Common pitfalls and planning points
Decades of advising on residence questions surface the same handful of recurring errors. Avoiding them is usually the difference between a clean SRT result and a long HMRC enquiry.
- Counting days inconsistently. The midnight test is the default for the SRT, but other reliefs (such as the 90-day test for Private Residence Relief on a foreign home) use different definitions. Pick the right rule for each test and document it.
- Treating airline data as authoritative. Boarding-pass scans, eVoucher emails and credit-card receipts in the foreign country are stronger evidence than any single airline record. Keep them all; HMRC will ask.
- Ignoring the accommodation tie.A spare bedroom at your parents' house is an accommodation tie if it is available for a continuous 91-day period and you sleep there even once. People routinely tick the family-and-work-tie boxes and forget the accommodation tie that tips them over the threshold.

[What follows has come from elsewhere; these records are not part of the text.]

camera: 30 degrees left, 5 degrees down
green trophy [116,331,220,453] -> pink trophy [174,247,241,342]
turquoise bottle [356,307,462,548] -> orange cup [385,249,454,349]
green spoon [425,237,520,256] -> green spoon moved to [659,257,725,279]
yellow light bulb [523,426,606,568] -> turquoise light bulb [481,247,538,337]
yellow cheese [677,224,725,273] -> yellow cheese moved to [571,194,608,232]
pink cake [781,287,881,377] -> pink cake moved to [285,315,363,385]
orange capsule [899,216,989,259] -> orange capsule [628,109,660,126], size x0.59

- Misjudging full-time work overseas. A 30-day gap with no work — even paid annual leave taken in a single block — can break "no significant break" if not structured carefully. Plan leave around the 31-day window.
- Overlooking the deeming rule. Leavers with three or more ties and 30+ qualifying-day visits cannot rely on the midnight test alone — extra days are added back.
- Assuming citizenship matters. It does not. A British citizen who has lived abroad for 20 years and has no UK ties is simply non-resident; a Brazilian citizen who satisfies the third Automatic UK Test from a London contract is fully UK resident.
- Forgetting the four-year FIG clock. If you do qualify for FIG, the clock starts the moment SRT residence does. Disposing of foreign assets, drawing down offshore portfolios and bringing funds onshore should all be sequenced inside the four-year window.
HMRC references and where to dig deeper
- RDR3 — Guidance Note: Statutory Residence Test (SRT) — HMRC's definitive 100+ page guidance, with every definition, deeming rule and worked example.
- SRT online checker at gov.uk — a triage tool only; not a binding determination.
- Finance Act 2013, Schedule 45 — the underlying statute.
- HMRC manual RDRM — Residence, Domicile and Remittance Manual, internal HMRC guidance now public.
- For close calls, keep a contemporaneous day-count log with boarding-pass evidence: HMRC routinely requests it on residence enquiries, and the burden of proof is on the taxpayer.